Thursday, June 16, 2011
ATL's informal survery shows many small firm associates work long hours while pay varies considerably
ATL's Valerie Katz, the columnist behind "size matters," which covers topics related to small firm practice, conducted an informal survey of the salaries earned and hours worked by small firm associates. Many respondents reported working hours consistent with large firm practice but the salaries varied widely from a low of $25k (for an L.A. 4th year - really!) to $250k (for an attorney who is "of counsel" to a D.C. firm).
Here's a summary of the survery results:
Who took the salary survey?
The majority of survey respondents were
• junior associates (years 1-3)
• in firms 20 attorneys or less
• who had been at the firm for less than two years.
How is salary determined?
78.7% of responders work in small firms where compensation is not lock-step. Interestingly, many did not know what factors were considered in determining compensation but assumed that hours billed, client development, skill and the perception that an attorney will leave were considered. There is a firm in New Jersey that, according to an of-counsel who took the survey, considers “sex appeal” in the compensation determination. If I find out the name, I will be sure to tell you all in case some small-firm hotties want to move to Jersey and make bank.
How much do small-firm attorneys make?
Not enough people in a given geographic location responded for a statistically significant analysis. Here, however, are some general conclusions based on the results:
• Attorneys in Pennsylvania reported base salaries between $77,000 and $130,000. The salaries do not necessarily correspond to class year. For example, a first year and a seventh year in Philadelphia earned $100,000.
• The highest reported salaries for small-firm attorneys came from D.C. The majority of responders reported base salaries between $150,000 and $200,000. The highest salary, $250,000, was earned by an of-counsel who billed 1800 hours.
• Not surprisingly, the small-firm attorneys in New York City reported the highest billable hours.
• The majority of junior associates in Chicago earned less than $100,000. There might be a light at the end of the tunnel for Chicago juniors, however. A fifth year reported a salary of $200,000 for billing 1500 hours. Please e-mail me and let me know where you work (and whether there is need for another mid-level).

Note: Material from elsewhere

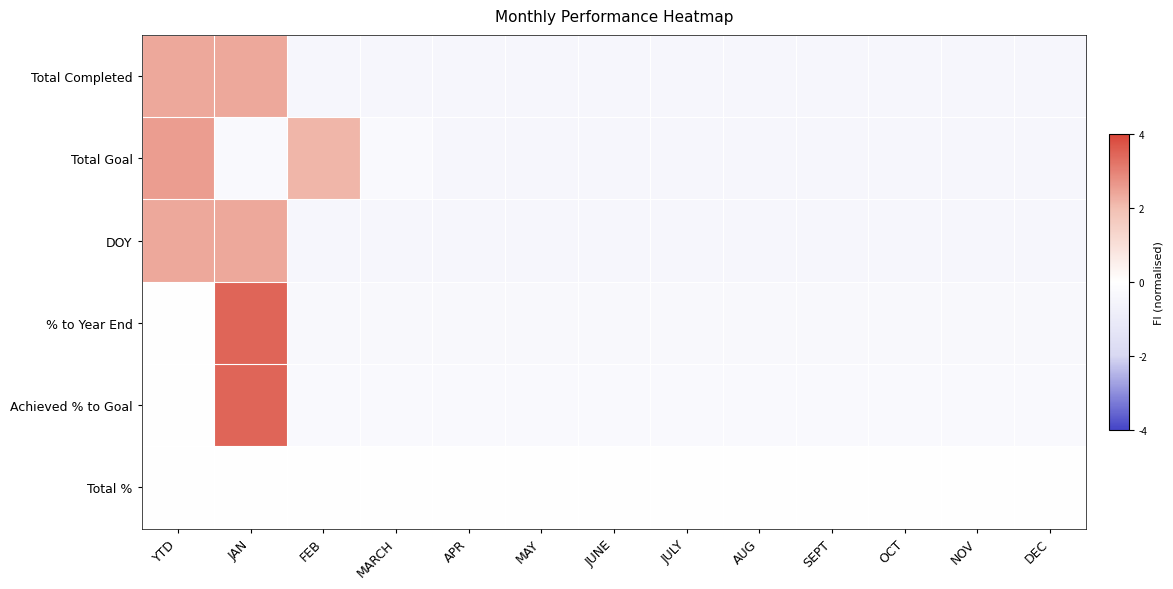

Which series has the largest range (max minus min)?

% to Year End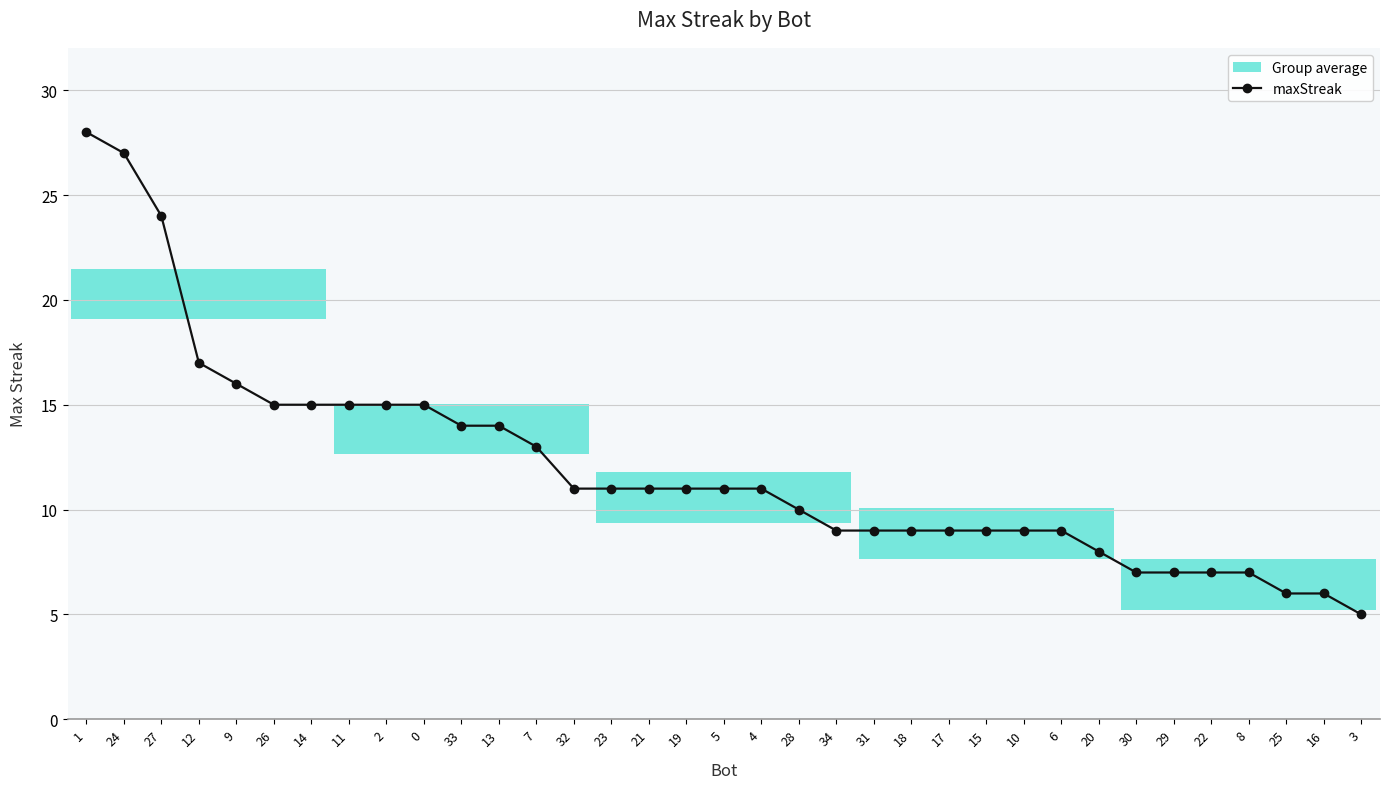

Which category has the highest value across all series?

1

• Associates in Los Angeles (years 1-5) reported salaries of $125,000 and under. Some were quite a bit under – a first year reported a salary of $40,000 and a fourth year of $25,000 (note: get out!).
• Of the ten San Franciscans who responded to the survey, eight make $100,000 or higher.
. . . . .
How much do small-firm associates work?
• It varies, of course, but about half of those surveyed said that their firms do have a minimum billable requirement.
• Of the associates who have billable requirements, the requirement is between 1800 and 2000 hours.
• Associates reported billing hours between 1000 and 3050 per year. The average hours billed was 1836.
. . . .
If there are any take-aways from this survey, they are as follows:
• We need to improve our survey skills;
• Many small-firm associates work hours similar to Biglaw; and
• Small firms need to be more transparent when it comes to compensation and financial information. After all, aren’t small firms supposed to be like families? Functional families are not supposed to keep secrets.